> Work instruction
Would you print the records below word for word, without the pictures?

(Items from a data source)
--------
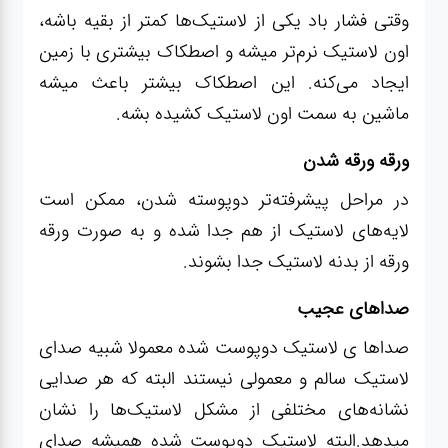
وقتی فشار باد یکی از لاستیک‌ها کمتر از بقیه باشه،
اون لاستیک نرم‌تر میشه و اصطکاک بیشتری با زمین
ایجاد می‌کنه. این اصطکاک بیشتر باعث میشه
ماشین به سمت اون لاستیک کشیده بشه.
ورقه ورقه شدن
در مراحل پیشرفته‌تر دوپوسته شدن، ممکن است
لایه‌های لاستیک از هم جدا شده و به صورت ورقه
ورقه از بدنه لاستیک جدا بشوند.
صداهای عجیب
صداها ی لاستیک دوپوست شده معمولا شبیه صدای
لاستیک سالم و معمولی نیستند البته که هر صدایی
نشانه‌های مختلفی از مشکل لاستیک‌ها را نشان
میدهد.البته لاستیک دوپوست شده همیشه صدای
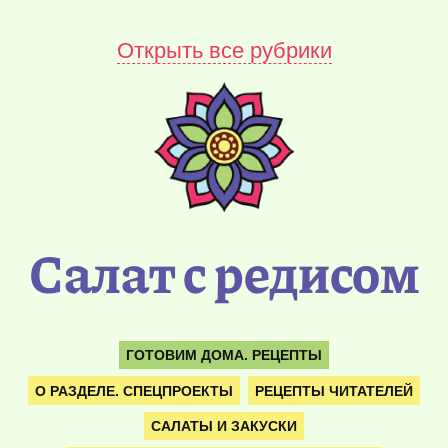
Открыть все рубрики
Салат с редисом
ГОТОВИМ ДОМА. РЕЦЕПТЫ
О РАЗДЕЛЕ. СПЕЦПРОЕКТЫ
РЕЦЕПТЫ ЧИТАТЕЛЕЙ
САЛАТЫ И ЗАКУСКИ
--------
> Exercise answer
وقتی فشار باد یکی از لاستیک‌ها کمتر از بقیه باشه،
اون لاستیک نرم‌تر میشه و اصطکاک بیشتری با زمین
ایجاد می‌کنه. این اصطکاک بیشتر باعث میشه
ماشین به سمت اون لاستیک کشیده بشه.
ورقه ورقه شدن
در مراحل پیشرفته‌تر دوپوسته شدن، ممکن است
لایه‌های لاستیک از هم جدا شده و به صورت ورقه
ورقه از بدنه لاستیک جدا بشوند.
صداهای عجیب
صداها ی لاستیک دوپوست شده معمولا شبیه صدای
لاستیک سالم و معمولی نیستند البته که هر صدایی
نشانه‌های مختلفی از مشکل لاستیک‌ها را نشان
میدهد.البته لاستیک دوپوست شده همیشه صدای
Открыть все рубрики
Салат с редисом
ГОТОВИМ ДОМА. РЕЦЕПТЫ
О РАЗДЕЛЕ. СПЕЦПРОЕКТЫ
РЕЦЕПТЫ ЧИТАТЕЛЕЙ
САЛАТЫ И ЗАКУСКИ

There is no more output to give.